Julio Alvarado- Yo tengo 40 años y estuve preso 21 años; salí en el 2011 tras cumplir una condena de 11 años, estaba estudiando, trabajando, haciendo las cosas bien y me volvieron a encerrar siete años más por una rapiña que no cometí; fue un proceso muy difícil, tuve que volver a levantarme, volver a construir mi vida en todos los aspectos, volví a salir de nuevo a enfrentarme a la sociedad a demostrar que cambié y que quiero hacer las cosas pero a veces es difícil encontrar un lugar que te brinde un techo, un plato de comida y que te ayude en el proceso de reinserción.
La familia de uno se cansa porque uno rompe esa confianza y después cuesta volver a conseguirla pero gracias a Dios en mi caso pude conquistar mi familia de nuevo con un verdadero cambio y demostrando que se puede ser honesto, trabajador, hacer lo que cualquier persona hace, trabajar y mantener a su familia y hoy en día nos encontramos en esta posición de poder ayudar a muchas personas para que puedan tener un techo y un plato de comida.

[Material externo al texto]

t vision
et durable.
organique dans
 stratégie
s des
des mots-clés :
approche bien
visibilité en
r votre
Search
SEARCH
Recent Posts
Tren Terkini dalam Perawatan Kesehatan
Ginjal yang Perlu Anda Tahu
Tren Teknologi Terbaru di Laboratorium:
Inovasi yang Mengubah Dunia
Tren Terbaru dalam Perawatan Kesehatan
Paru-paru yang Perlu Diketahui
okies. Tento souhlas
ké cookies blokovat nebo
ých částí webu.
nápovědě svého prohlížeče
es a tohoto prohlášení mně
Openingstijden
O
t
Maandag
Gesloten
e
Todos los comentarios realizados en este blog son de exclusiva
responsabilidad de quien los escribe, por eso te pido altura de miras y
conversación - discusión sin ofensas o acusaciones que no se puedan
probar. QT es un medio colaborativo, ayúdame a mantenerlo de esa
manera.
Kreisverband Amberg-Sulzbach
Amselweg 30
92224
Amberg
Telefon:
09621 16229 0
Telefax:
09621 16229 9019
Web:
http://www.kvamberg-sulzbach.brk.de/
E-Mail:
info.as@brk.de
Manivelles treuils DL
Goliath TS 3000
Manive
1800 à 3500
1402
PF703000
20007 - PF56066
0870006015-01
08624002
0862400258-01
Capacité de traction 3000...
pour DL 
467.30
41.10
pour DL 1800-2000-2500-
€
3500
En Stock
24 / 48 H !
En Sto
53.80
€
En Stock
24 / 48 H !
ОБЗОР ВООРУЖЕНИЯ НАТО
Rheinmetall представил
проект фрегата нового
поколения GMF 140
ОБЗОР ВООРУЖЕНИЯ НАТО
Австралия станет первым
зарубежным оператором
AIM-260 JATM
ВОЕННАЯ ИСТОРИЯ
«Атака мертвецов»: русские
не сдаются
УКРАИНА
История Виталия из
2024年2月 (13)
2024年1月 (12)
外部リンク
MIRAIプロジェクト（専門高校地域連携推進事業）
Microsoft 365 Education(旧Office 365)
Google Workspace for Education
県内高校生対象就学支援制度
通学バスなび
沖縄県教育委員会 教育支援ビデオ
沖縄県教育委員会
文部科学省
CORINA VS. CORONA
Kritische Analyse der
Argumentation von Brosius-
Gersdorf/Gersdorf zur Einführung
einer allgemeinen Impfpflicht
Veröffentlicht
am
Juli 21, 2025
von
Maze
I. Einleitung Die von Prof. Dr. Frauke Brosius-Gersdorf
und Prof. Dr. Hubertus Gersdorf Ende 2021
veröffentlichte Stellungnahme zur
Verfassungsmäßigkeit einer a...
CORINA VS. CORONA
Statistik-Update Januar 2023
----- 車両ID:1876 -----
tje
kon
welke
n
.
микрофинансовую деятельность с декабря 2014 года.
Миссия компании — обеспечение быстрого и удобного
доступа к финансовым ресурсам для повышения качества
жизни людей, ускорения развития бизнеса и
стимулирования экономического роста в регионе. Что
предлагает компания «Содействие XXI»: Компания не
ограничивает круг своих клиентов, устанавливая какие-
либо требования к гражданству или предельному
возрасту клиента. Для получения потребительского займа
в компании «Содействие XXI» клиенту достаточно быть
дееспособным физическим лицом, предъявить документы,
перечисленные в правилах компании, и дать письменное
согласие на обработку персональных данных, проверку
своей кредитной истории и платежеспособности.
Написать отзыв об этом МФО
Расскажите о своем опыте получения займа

Que tu hijo se duerma contigo leyéndole un libro no tiene precio, después de estar encerrado en una celda durante mucho tiempo son cosas que valorás mucho.

“El sistema carcelario no rehabilita…”
P.al día- La superpoblación en las cárceles y las condiciones en la que viven los reclusos hace pensar que la rehabilitación es una utopía y como se dice comúnmente salen peor de lo que entran, ¿compartís esa visión?
Julio Alvarado- El sistema carcelario no rehabilita, lo único que te puede salvar es darte cuenta que no querés estar ahí pero tiene que ser una decisión personal de decidir lo que querés para vos. Muchas veces la cárcel se convierte en una trampa porque están todos los presos juntos entonces capaz que uno que quiere hacer las cosas bien convive con otro que no y esos son obstáculos para esas personas que quieren salir adelante. Yo tengo un amigo que tiene una condena de 24 años, lleva casi 17 años preso y hace diez que está trabajando dentro de la cárcel y esa persona se merece una oportunidad porque se puede encontrar con otra persona en la cárcel que lo haga retroceder. Yo creo que se debe hacer un seguimiento de esas personas que están haciendo las cosas bien y darle una oportunidad; quizás le puedan sacar dos años de pena y que venga a un centro como este monitoreado, con una tobillera donde pueda seguir trabajando, su hijo pueda venir a visitarlo y eso sería un gran logro y contribuye a que el preso se rehabilite. Queremos trabajar con personas que están dentro de la cárcel pero que ya están prontas para salir y que tomaron la decisión hace tiempo de abandonar la delincuencia, la droga, hay mucha gente que está dedicada al trabajo y viene haciendo las cosas bien hace años pero tienen que pelear con la burocracia de la cárcel y se les hace muy difícil, por eso si nosotros tuviéramos al alcance poder ser el nexo para que esa persona tenga la oportunidad sería muy bueno. Entiendo que hay gente que cometió un error y lo está pagando pero hay otros que quizás ya lo pagaron.
P.al día- ¿Algo más que quieras agregar?
Julio Alvarado- Que estamos muy conformes con lo que venimos logrando siempre apuntando a más pero trabajando sobre lo seguro. Obviamente que hay cosas que faltan pero hay que ver el vaso medio lleno y no el medio vacío.
Agradecerle a ustedes por la nota y por venir a conocer el centro.